Excerpts from a dataset
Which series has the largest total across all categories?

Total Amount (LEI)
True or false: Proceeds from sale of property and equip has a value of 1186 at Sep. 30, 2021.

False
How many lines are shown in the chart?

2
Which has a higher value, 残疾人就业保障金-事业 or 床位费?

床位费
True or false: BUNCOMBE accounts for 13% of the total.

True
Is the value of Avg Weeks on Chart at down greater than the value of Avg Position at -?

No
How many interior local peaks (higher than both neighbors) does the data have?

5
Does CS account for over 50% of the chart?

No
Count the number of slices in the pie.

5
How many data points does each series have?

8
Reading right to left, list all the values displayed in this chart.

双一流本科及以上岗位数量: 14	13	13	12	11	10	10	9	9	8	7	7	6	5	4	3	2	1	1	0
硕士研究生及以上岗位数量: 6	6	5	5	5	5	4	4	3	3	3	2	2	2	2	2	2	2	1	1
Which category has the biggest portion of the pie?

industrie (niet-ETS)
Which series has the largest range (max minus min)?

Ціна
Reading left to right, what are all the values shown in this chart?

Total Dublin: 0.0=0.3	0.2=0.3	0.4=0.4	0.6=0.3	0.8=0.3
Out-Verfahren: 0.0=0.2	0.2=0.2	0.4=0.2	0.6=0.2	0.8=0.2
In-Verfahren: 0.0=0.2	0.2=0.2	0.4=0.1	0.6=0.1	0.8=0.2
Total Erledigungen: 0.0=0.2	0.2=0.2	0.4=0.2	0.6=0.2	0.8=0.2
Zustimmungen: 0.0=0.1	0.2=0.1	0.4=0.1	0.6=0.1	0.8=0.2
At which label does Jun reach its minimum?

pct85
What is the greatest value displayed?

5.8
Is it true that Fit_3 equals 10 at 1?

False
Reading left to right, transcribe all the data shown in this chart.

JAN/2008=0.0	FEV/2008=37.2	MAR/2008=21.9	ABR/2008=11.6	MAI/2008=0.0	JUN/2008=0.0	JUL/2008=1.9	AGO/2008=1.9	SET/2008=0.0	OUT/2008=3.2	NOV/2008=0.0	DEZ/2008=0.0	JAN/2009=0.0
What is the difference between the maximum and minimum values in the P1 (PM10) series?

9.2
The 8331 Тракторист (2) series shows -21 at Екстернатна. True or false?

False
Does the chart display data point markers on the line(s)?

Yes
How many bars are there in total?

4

Exercise goal: Extract every line of the entries above that contains the word "this". Matching is case-sensitive.

Final answer:
Reading right to left, list all the values displayed in this chart.
Reading left to right, what are all the values shown in this chart?
Reading left to right, transcribe all the data shown in this chart.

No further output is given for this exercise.